I have an ESX 4.0.0 Build 164009 box that disconnected from vCenter (4.0.0 - Build 258672) and is no longer able to be reached or managed by any means other than the console. This disconnect occurred about 3-4 hours after adding vCenter, upgrading the vSphere client and upgrading the ESX host in question's license (via vCenter) from ESX Standard to Enterprise Plus (it was previously managed by vSphere client directly as a stand alone host). I also added a second ESX host (build 261974) to the Datacenter in vSphere, but turned on no features and performed no updates to either box. The update manager does show that the box with issues needs quite a few updates, but that will have to wait for later or until I can get the running machines off the box. Once I saw the number of updates needed I disabled the update manger plug in.
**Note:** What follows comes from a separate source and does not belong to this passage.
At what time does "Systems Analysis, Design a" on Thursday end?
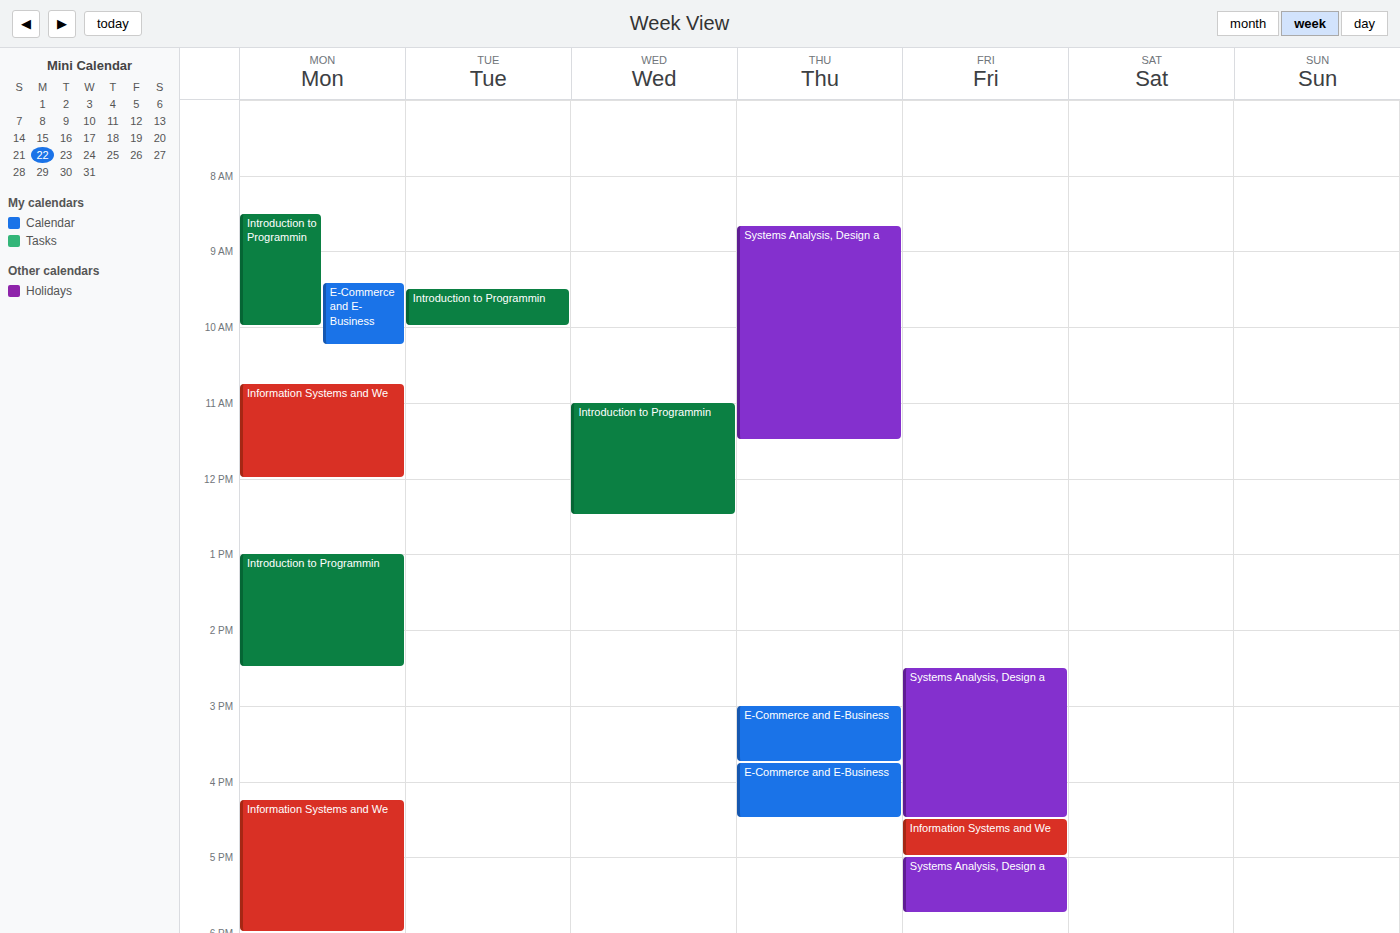
11:30 AM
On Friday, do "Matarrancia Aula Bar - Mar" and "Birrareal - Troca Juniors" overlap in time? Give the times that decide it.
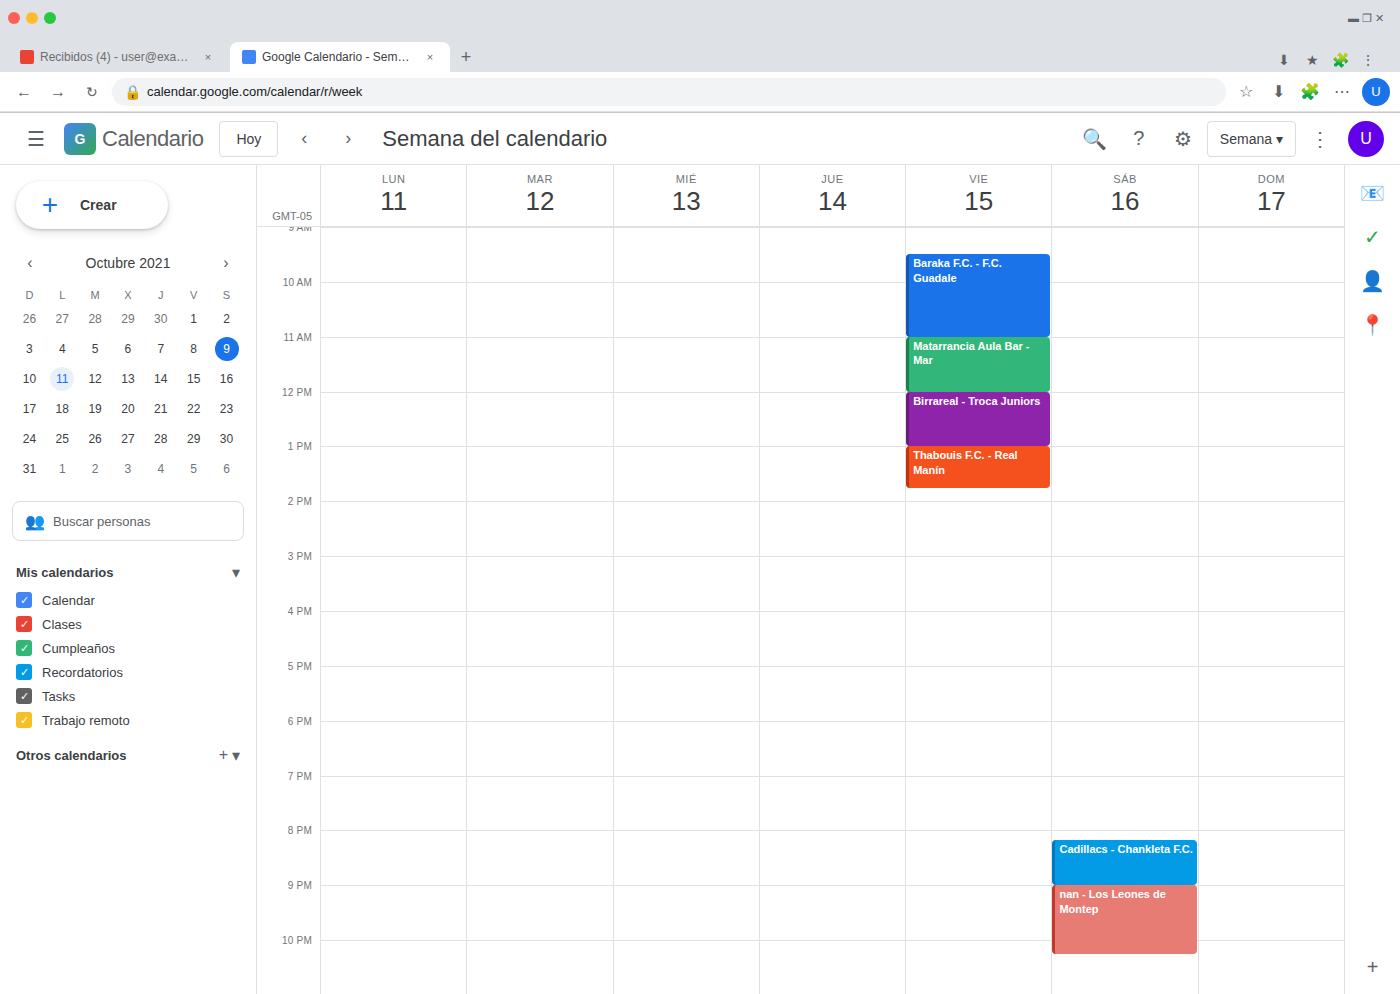
"Matarrancia Aula Bar - Mar" ends at 12:00 PM, exactly when "Birrareal - Troca Juniors" starts -- they touch but do not overlap.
Here's a quick synopsis of what works and what doesn't:
Works:
1) Console access
2) All machines on the box are running with no issues
No working:
1) Cannot connect via SSH. Telnet to port 22 shows nothing.
2) Unable to ping box
3) From the console, if I attempt to ping out to gateway or any other box I receive "ping: sendmsg: Operation not permitted"
What I've tried so far:
1) Restarting management agents based on http://kb.vmware.com/selfservice/microsites/search.do?language=en_US&cmd=displayKC&externalId=100349...
2) When I attempt restart of management agents, the ESX Server Host Agent will hang on stopping. I have then manually killed the pid for hostd. Once done, I am able to start the host agent, but still cannot connect to the server via SSH, vCenter, etc and have the same issues as above.
3) I have verified that all NICs are up and the switch they are connected to show UP on the appropriate ports.
4) I verified that disk space is not an issue (<40% used on / and only 4% use on /log)
Extra Info:
1) I have running production machines that have not been impacted other than difficulty in managing them.
2) I will be unable to help with this situation starting tomorrow for a few days (Murphy strikes) and am hoping there is an easy/safe fix that allows me to keep the host up without a restart. I am weighing leaving it as is vs. restarting and having the entire system refuse to come up.
3) All storage is local.
4) esxcfg-route shows VMkernel default gateway as 0.0.0.0. Not sure this is an issue as other host that are working show the same.
5) I am showing 6 instances of vmware-watchdog running and 4 instances of vmware-vimsh running.
6) Looking at esxtop load is .15, .25 and .21
7) Looking at top load is 1.2, 1.1 and 1.1
Box is a Dell 2950, dual dual core box with 16GB
Any thoughts and suggestions are most welcome.